Summary Judgment and Jury Verdict Obtained for Employer in Age Discrimination, Retaliation Case and Then Both Are Upheld On Appeal
An executive’s department and job were eliminated in a reorganization. Our client found another position for him, albeit at a lower salary. The employee delayed filing a charge of discrimination with the Missouri Commission on Human Rights for three years. He then filed a lawsuit challenging his salary adjustment and a series of promotion denials over the entire three year period. The trial court granted summary judgment on all claims outside the 180 day charge filing period under the Missouri Human Rights Act. After a two-week jury trial, the jury returned a verdict in favor of our client on all remaining timely claims.

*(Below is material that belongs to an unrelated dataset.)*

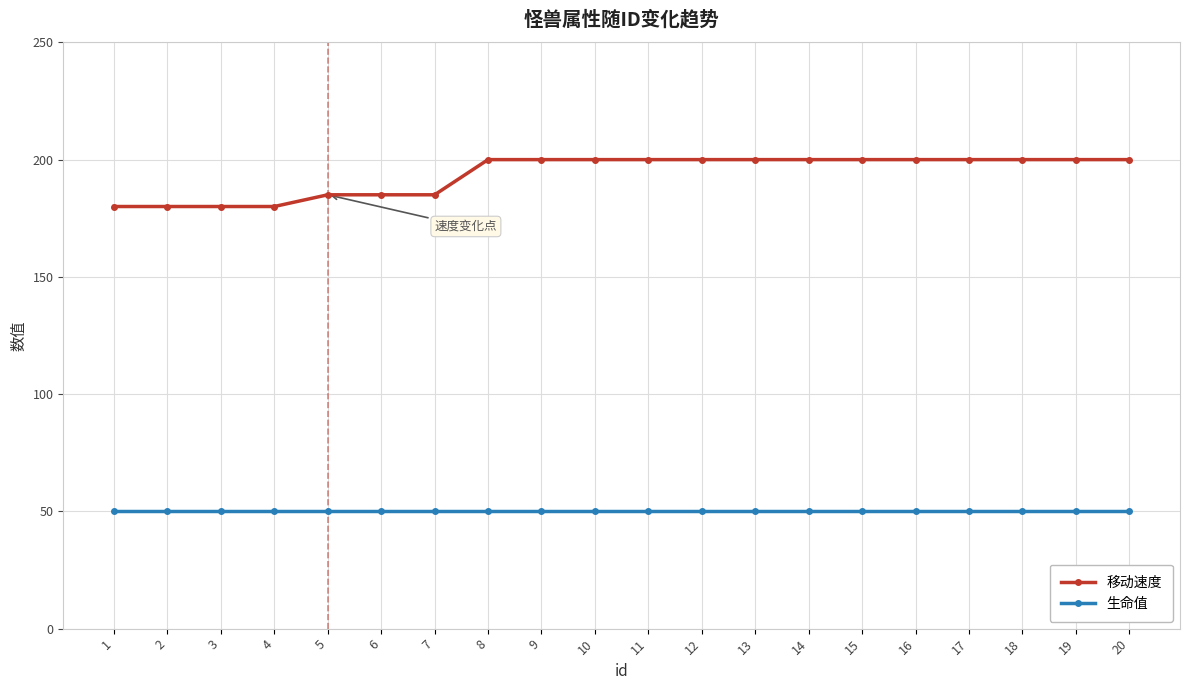

What value does the 移动速度 series have at 12, to the nearest 10?

200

The plaintiff appealed both the jury verdict and the summary judgment ruling. The latter raised important issues regarding the “continuing violation” theory. When applicable, this theory allows an employee to pursue otherwise untimely related claims if he asserts at least one timely claim. The plaintiff argued for a result that in many cases would have effectively eliminated the 180 day charge filing period under the Missouri Human Rights Act. We persuaded the Missouri Court of Appeals to adopt a reasonable and limited view of the continuing violation theory. The court held the theory did not apply to discrete acts such as salary determinations and promotion denials, but only to claims premised upon “day-to-day” discriminatory events such as hostile environment harassment. The Missouri Supreme Court denied plaintiff’s appeal so the appellate court’s ruling is now the law of the State of Missouri.
Tisch v. DST Systems, Inc., 366 S.W.3d 345 (Mo. App. 2012).